Rio critica parecer de juízes do TC e acusa PS de se abster só devido às eleições

Rui Rio, entretanto, já reagiu à divulgação do parecer através da sua conta na rede social Twitter. “Só falta dizer que o TC não deve ir para a província; o termo que no tempo da outra senhora, se usava na capital para falar do resto do País. É tão triste olhar para o País assim”, escreveu o Presidente do PSD.

Mais tarde, na pausa de uma ação de campanha em Aguiar da Beira (Guarda) devido à chuva, Rio teceu mais algumas considerações. “Devo fizer que fico entre o termo triste e desolador, se calhar mais triste. Se as pessoas pensarem no que isso quer dizer, a maioria dos juízes do TC dizem que, se o TC estiver fora de Lisboa, isso é desprestigiante”, afirmou Rio, considerando que tal posição “desprestigia quem pensa assim”.

O líder do PSD salientou que este parecer já tem algum tempo e mereceu, na altura, o voto contra do presidente do TC, Manuel Costa Andrade, tendo sido aprovado pela maioria dos juízes.

“Quando era miúdo, em Lisboa dizia-se ‘vou à província’. Com o 25 de Abril fomo-nos concentrando se calhar ainda mais, mas pensei que isso tinha desaparecido. O TC estar em Coimbra é como antigamente se dizia estar na província”, criticou.

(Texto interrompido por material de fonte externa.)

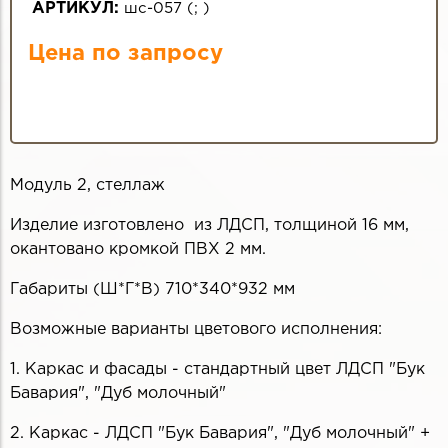
АРТИКУЛ:
шс-057
(
;
)
Цена по запросу
Модуль 2, стеллаж
Изделие изготовлено из ЛДСП, толщиной 16 мм,
окантовано кромкой ПВХ 2 мм.
Габариты (Ш*Г*В) 710*340*932 мм
Возможные варианты цветового исполнения:
1. Каркас и фасады - стандартный цвет ЛДСП "Бук
Бавария", "Дуб молочный"
2. Каркас - ЛДСП "Бук Бавария", "Дуб молочный" +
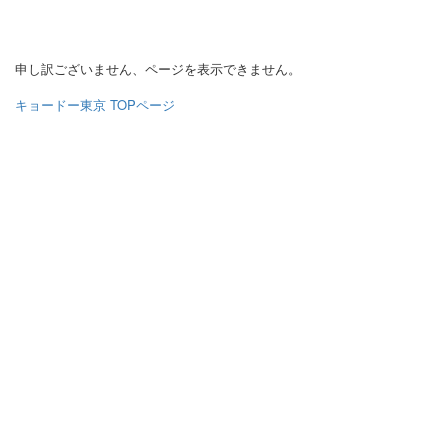
申し訳ございません、ページを表示できません。
キョードー東京 TOPページ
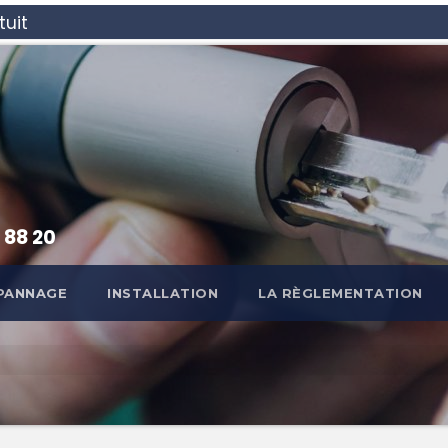
tuit
 88 20
PANNAGE
INSTALLATION
LA RÈGLEMENTATION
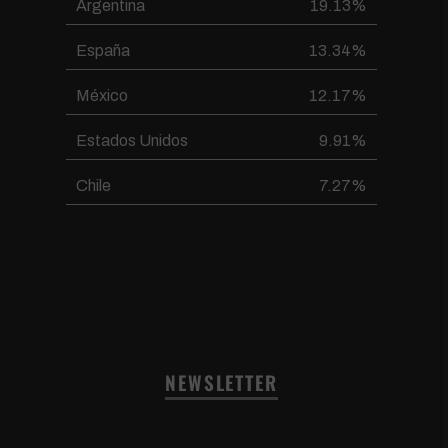
Argentina
19.13%
España
13.34%
México
12.17%
Estados Unidos
9.91%
Chile
7.27%
NEWSLETTER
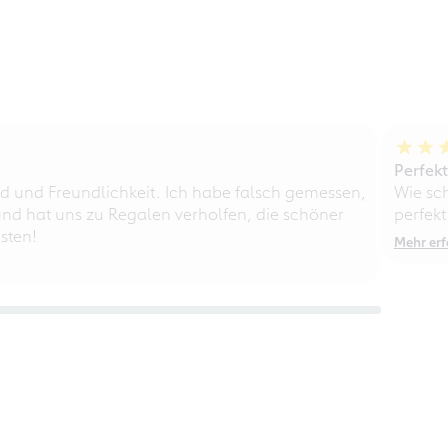
Perfek
d und Freundlichkeit. Ich habe falsch gemessen,
Wie sc
nd hat uns zu Regalen verholfen, die schöner
perfekt
sten!
Mehr erf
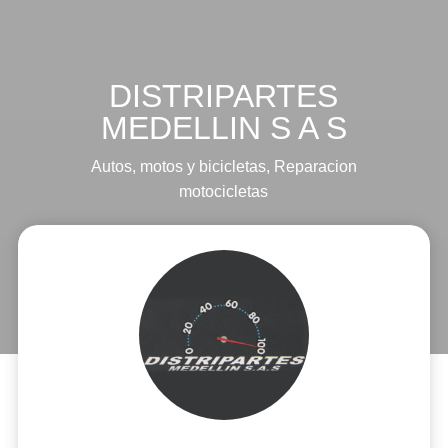
DISTRIPARTES
MEDELLIN S A S
Autos, motos y bicicletas
,
Reparacion
motocicletas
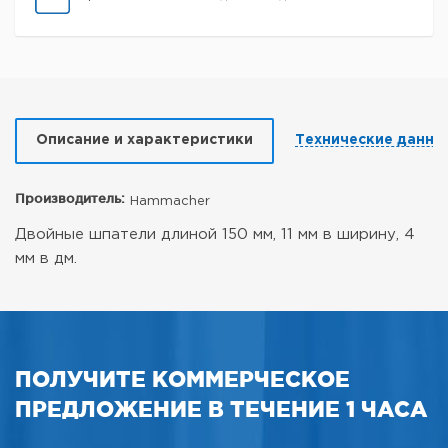
Описание и характеристики
Технические данны
Производитель:
Hammacher
Двойные шпатели длиной 150 мм,
11 мм в ширину, 4
мм в дм.
ПОЛУЧИТЕ КОММЕРЧЕСКОЕ
ПРЕДЛОЖЕНИЕ В ТЕЧЕНИЕ 1 ЧАСА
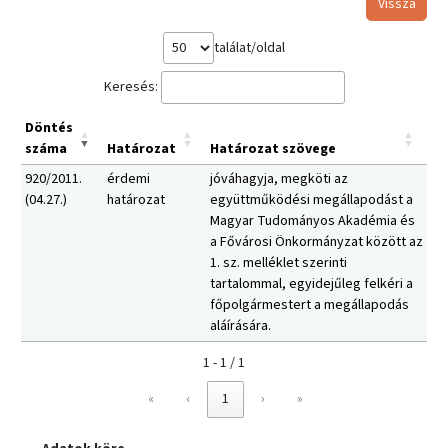
Vissza
találat/oldal
Keresés:
Döntés
száma
Határozat
Határozat szövege
920/2011.
érdemi
jóváhagyja, megköti az
(04.27.)
határozat
együttműködési megállapodást a
Magyar Tudományos Akadémia és
a Fővárosi Önkormányzat között az
1. sz. melléklet szerinti
tartalommal, egyidejűleg felkéri a
főpolgármestert a megállapodás
aláírására.
1 - 1 / 1
«
‹
1
›
»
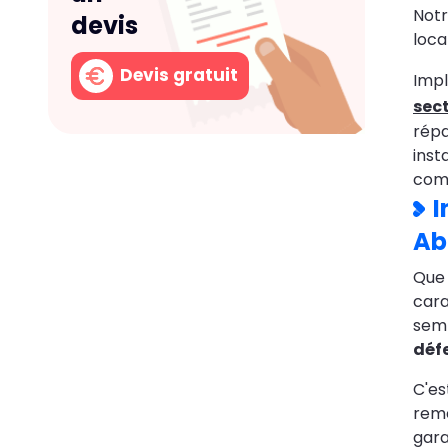
Notr
devis
loca
Devis gratuit
Impl
sec
répa
inst
comm
I
Ab
Que 
cara
semb
déf
C'es
reme
gara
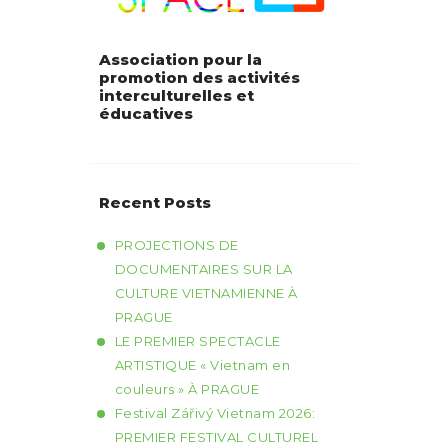
Association pour la
promotion des activités
interculturelles et
éducatives
Recent Posts
PROJECTIONS DE
DOCUMENTAIRES SUR LA
CULTURE VIETNAMIENNE À
PRAGUE
LE PREMIER SPECTACLE
ARTISTIQUE « Vietnam en
couleurs » À PRAGUE
Festival Zářivý Vietnam 2026:
PREMIER FESTIVAL CULTUREL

O líder do PSD frisou que, na Alemanha, o TC está em Karlsruhe, “mais pequena que Coimbra” comparativamente.

“Ou seja, o Tribunal Constitucional português tem mais prestígio que o alemão”, ironizou.

Quanto à posição anunciada pelo PS na TSF - de se abster apesar de criticar o PSD por não apresentar estudos que sustentem a deslocalização -, Rui Rio lamentou essas críticas e disse que podem indiciar uma posição apenas para efeitos de campanha autárquica.

“Esse argumento do PS não faz sentido. O que estamos a falar são poucos recursos humanos, tudo é ajustável, não é para mudar no dia seguinte”, apontou, dizendo que o objetivo do PSD é que essa transferência ocorra não até final de 2022 (como estava na versão inicial do projeto entregue há um ano) mas até ao fim de 2023.

Rui Rio considerou que se o PS faz essas críticas, mas se abstém, tal poderá indiciar uma mudança de posição se o diploma avançar para a fase da especialidade.

“Temo que só se está a abster porque há eleições e depois, na votação final global, vai votar contra porque já foram as eleições e já deu para enganar as pessoas, não só de Coimbra, mas de Portugal inteiro”, afirmou, reiterando que o PS “não vai mudar nada”.